Ретиф вздрогнул: впервые Инженю говорила с ним подобным тоном и так улыбалась.
Он подошел к окну, открыл его и увидел, как молодой человек вышел на улицу, а затем, опустив голову, медленно закрыл за собой наружную дверь.
Каждое движение Кристиана свидетельствовало о сильнейшем отчаянии.
На миг Ретифу пришла мысль, что он ошибся и что молодой человек, которому он отказал в руке дочери, действительно рабочий; но он снова подумал о его изысканной речи, о его белых руках, о том духе аристократизма, который источала вся его особа. Такой возлюбленный не мог быть резчиком, если только он не был резчиком, подобным Асканио у Бенвенуто Челлини; это, пожалуй, был дворянин.
Во всяком случае было очевидно, что этот дворянин влюблен в Инженю до такой степени, что мог бы попытаться овладеть ею силой или в приступе отчаяния покончить с собой.
Если дело дойдет до этого, то упрекать во всем Ретифу придется самого себя! И это не считая тех опасностей, которым он, наверняка, подвергнется, оставшись один на один с гневом и местью переживающей горе семьи. Какие страшные угрызения совести для чуткого сердца, для филантропической души, для друга г-на Мерсье — самого чувствительного сердца и самой человеколюбивой души после Жан Жака Руссо!
Что станут говорить и думать о романисте, способном так злоупотреблять отцовской властью?
Ретиф, по крайней мере, желал, чтобы его не тяготила мысль, будто Кристиан мог оказаться рабочим; эта мысль особенно мучила его, ибо — скажем это в похвалу нашему романисту — страх перед опасностью (о ней мы уже говорили), которой ему могла угрожать оскорбленная или отчаявшаяся знатная семья, был лишь вторичен.

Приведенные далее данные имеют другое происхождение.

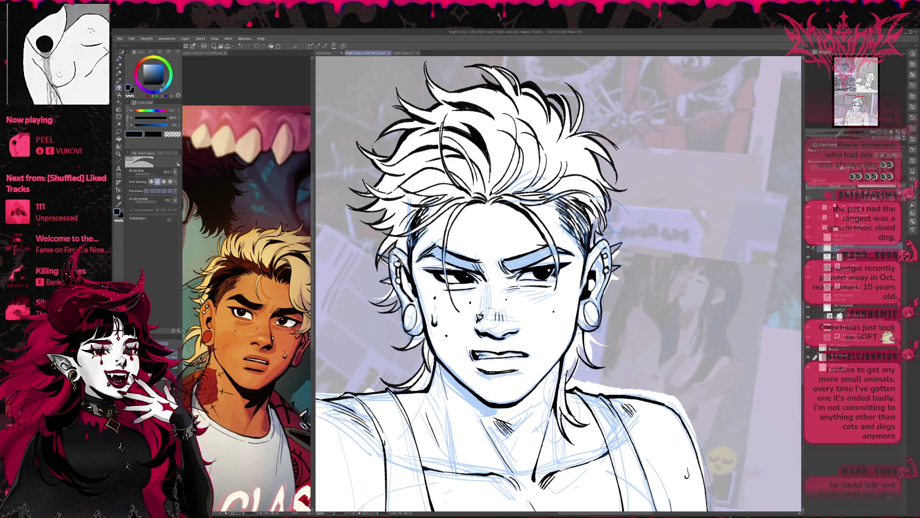
{"action": "key", "text": "p"}
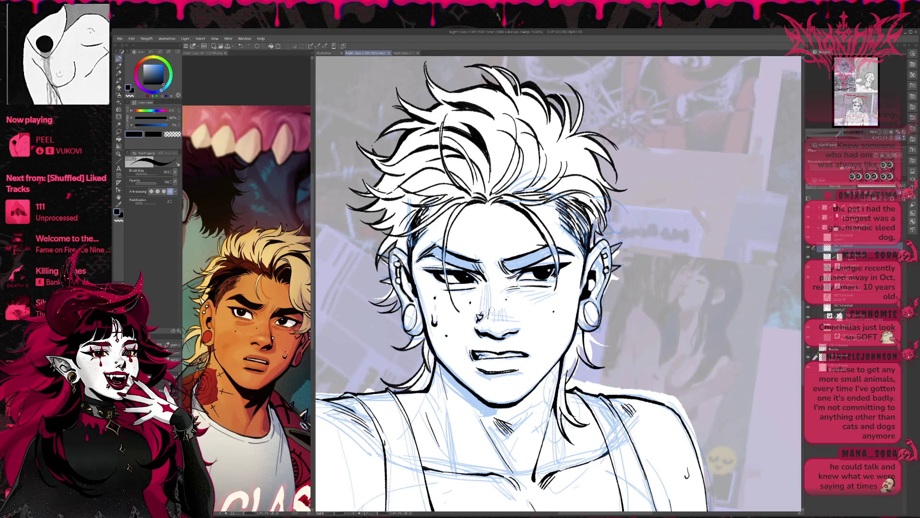
{"action": "key", "text": "e"}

Вследствие этого Ретиф, приняв внезапное решение, взял трость и шляпу, лежавшие в углу, и стремительно пошел к лестнице. Инженю, либо потому что она поняла происходившее в душе отца, либо потому что ее доброе сердце было неспособно таить злость, улыбнулась Ретифу.
Ободренный улыбкой дочери, Ретиф бросился вниз по ступенькам с проворством пятнадцатилетнего рассыльного.
Прежде всего уверившись, что Кристиан его не видел и не слышал, он пошел за ним следом, прижимаясь к стенам, готовый остановиться и спрятаться в тень, если молодой человек обернется.
Ночь была темная, улицы были совершенно пустынны, и оба этих обстоятельства благоприятствовали замыслу Ре-тифа.
Кстати, молодой человек продолжал идти своей дорогой, ни разу не бросив взгляд в сторону улицы Бернардинцев, хотя на ней и осталась его жизнь.
Ретиф следовал за ним шагах примерно в пятидесяти; он видел, как Кристиан вышел на мост Сен-Мишель, приблизился к парапету и занес над ним ногу.
Старик, по-прежнему идя за ним по пятам, собрался было закричать, чтобы помешать молодому человеку броситься в воду, что, как он предполагал, тот и намеревался сделать; но в эту минуту крики, доносившиеся с площади Дофина, стали громче и их перекрыл грохот страшного взрыва.
Этот двойной шум заставил вздрогнуть обоих мужчин, один из которых следил за другим, и, вероятно, вынудил того, кто собирался броситься в воду, изменить решение.
Кристиан отошел от парапета и быстро побежал в сторону площади Дофина, то есть навстречу выстрелам.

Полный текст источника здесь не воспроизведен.